> _WHAT NEEDS TO BE DONE_
Copy out every one of the lines below word for word, in the same order.

################

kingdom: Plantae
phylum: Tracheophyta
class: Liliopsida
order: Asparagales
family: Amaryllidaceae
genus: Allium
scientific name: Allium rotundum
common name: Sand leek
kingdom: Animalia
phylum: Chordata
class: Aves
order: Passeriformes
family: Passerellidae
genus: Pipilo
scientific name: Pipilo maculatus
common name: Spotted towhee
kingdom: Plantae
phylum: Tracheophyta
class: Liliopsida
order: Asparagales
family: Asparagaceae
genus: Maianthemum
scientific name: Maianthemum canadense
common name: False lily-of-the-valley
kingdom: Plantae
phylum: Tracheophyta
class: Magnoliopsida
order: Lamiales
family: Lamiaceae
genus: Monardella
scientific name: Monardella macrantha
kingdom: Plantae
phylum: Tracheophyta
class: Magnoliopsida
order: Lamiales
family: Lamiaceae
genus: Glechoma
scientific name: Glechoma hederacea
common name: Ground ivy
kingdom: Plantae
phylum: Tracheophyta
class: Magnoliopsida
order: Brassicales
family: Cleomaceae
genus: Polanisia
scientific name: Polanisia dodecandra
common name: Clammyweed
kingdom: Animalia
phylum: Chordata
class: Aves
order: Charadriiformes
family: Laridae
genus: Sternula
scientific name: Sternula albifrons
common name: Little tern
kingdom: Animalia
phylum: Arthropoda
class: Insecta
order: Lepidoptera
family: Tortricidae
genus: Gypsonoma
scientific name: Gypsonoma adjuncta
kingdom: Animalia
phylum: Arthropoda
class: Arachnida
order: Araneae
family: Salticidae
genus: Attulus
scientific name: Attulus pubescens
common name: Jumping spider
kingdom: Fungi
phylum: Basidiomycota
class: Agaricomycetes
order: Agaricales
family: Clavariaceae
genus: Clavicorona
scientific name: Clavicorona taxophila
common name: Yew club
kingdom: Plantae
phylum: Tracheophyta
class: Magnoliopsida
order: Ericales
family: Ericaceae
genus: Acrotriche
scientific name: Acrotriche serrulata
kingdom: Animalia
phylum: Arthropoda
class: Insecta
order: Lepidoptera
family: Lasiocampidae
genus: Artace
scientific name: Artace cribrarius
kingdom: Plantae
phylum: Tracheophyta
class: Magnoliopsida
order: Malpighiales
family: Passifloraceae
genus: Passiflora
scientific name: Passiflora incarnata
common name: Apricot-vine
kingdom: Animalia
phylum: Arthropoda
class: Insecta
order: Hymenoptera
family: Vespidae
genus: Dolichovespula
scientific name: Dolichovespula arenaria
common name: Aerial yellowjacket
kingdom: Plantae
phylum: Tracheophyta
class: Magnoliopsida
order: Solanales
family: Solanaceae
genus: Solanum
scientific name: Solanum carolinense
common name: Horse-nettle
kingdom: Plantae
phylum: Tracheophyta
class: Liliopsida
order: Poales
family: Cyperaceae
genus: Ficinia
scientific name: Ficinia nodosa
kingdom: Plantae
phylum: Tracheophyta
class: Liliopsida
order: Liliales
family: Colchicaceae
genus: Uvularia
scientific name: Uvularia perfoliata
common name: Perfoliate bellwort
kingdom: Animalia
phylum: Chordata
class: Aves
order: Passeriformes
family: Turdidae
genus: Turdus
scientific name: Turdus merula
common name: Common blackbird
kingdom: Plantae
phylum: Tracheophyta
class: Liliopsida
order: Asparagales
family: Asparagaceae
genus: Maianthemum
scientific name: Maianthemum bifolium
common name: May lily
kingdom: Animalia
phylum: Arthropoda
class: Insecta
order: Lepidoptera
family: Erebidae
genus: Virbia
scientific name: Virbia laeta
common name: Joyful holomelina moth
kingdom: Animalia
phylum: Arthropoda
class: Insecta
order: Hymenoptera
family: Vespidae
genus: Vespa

################

> _RESPONSE BELOW_
kingdom: Plantae
phylum: Tracheophyta
class: Liliopsida
order: Asparagales
family: Amaryllidaceae
genus: Allium
scientific name: Allium rotundum
common name: Sand leek
kingdom: Animalia
phylum: Chordata
class: Aves
order: Passeriformes
family: Passerellidae
genus: Pipilo
scientific name: Pipilo maculatus
common name: Spotted towhee
kingdom: Plantae
phylum: Tracheophyta
class: Liliopsida
order: Asparagales
family: Asparagaceae
genus: Maianthemum
scientific name: Maianthemum canadense
common name: False lily-of-the-valley
kingdom: Plantae
phylum: Tracheophyta
class: Magnoliopsida
order: Lamiales
family: Lamiaceae
genus: Monardella
scientific name: Monardella macrantha
kingdom: Plantae
phylum: Tracheophyta
class: Magnoliopsida
order: Lamiales
family: Lamiaceae
genus: Glechoma
scientific name: Glechoma hederacea
common name: Ground ivy
kingdom: Plantae
phylum: Tracheophyta
class: Magnoliopsida
order: Brassicales
family: Cleomaceae
genus: Polanisia
scientific name: Polanisia dodecandra
common name: Clammyweed
kingdom: Animalia
phylum: Chordata
class: Aves
order: Charadriiformes
family: Laridae
genus: Sternula
scientific name: Sternula albifrons
common name: Little tern
kingdom: Animalia
phylum: Arthropoda
class: Insecta
order: Lepidoptera
family: Tortricidae
genus: Gypsonoma
scientific name: Gypsonoma adjuncta
kingdom: Animalia
phylum: Arthropoda
class: Arachnida
order: Araneae
family: Salticidae
genus: Attulus
scientific name: Attulus pubescens
common name: Jumping spider
kingdom: Fungi
phylum: Basidiomycota
class: Agaricomycetes
order: Agaricales
family: Clavariaceae
genus: Clavicorona
scientific name: Clavicorona taxophila
common name: Yew club
kingdom: Plantae
phylum: Tracheophyta
class: Magnoliopsida
order: Ericales
family: Ericaceae
genus: Acrotriche
scientific name: Acrotriche serrulata
kingdom: Animalia
phylum: Arthropoda
class: Insecta
order: Lepidoptera
family: Lasiocampidae
genus: Artace
scientific name: Artace cribrarius
kingdom: Plantae
phylum: Tracheophyta
class: Magnoliopsida
order: Malpighiales
family: Passifloraceae
genus: Passiflora
scientific name: Passiflora incarnata
common name: Apricot-vine
kingdom: Animalia
phylum: Arthropoda
class: Insecta
order: Hymenoptera
family: Vespidae
genus: Dolichovespula
scientific name: Dolichovespula arenaria
common name: Aerial yellowjacket
kingdom: Plantae
phylum: Tracheophyta
class: Magnoliopsida
order: Solanales
family: Solanaceae
genus: Solanum
scientific name: Solanum carolinense
common name: Horse-nettle
kingdom: Plantae
phylum: Tracheophyta
class: Liliopsida
order: Poales
family: Cyperaceae
genus: Ficinia
scientific name: Ficinia nodosa
kingdom: Plantae
phylum: Tracheophyta
class: Liliopsida
order: Liliales
family: Colchicaceae
genus: Uvularia
scientific name: Uvularia perfoliata
common name: Perfoliate bellwort
kingdom: Animalia
phylum: Chordata
class: Aves
order: Passeriformes
family: Turdidae
genus: Turdus
scientific name: Turdus merula
common name: Common blackbird
kingdom: Plantae
phylum: Tracheophyta
class: Liliopsida
order: Asparagales
family: Asparagaceae
genus: Maianthemum
scientific name: Maianthemum bifolium
common name: May lily
kingdom: Animalia
phylum: Arthropoda
class: Insecta
order: Lepidoptera
family: Erebidae
genus: Virbia
scientific name: Virbia laeta
common name: Joyful holomelina moth
kingdom: Animalia
phylum: Arthropoda
class: Insecta
order: Hymenoptera
family: Vespidae
genus: Vespa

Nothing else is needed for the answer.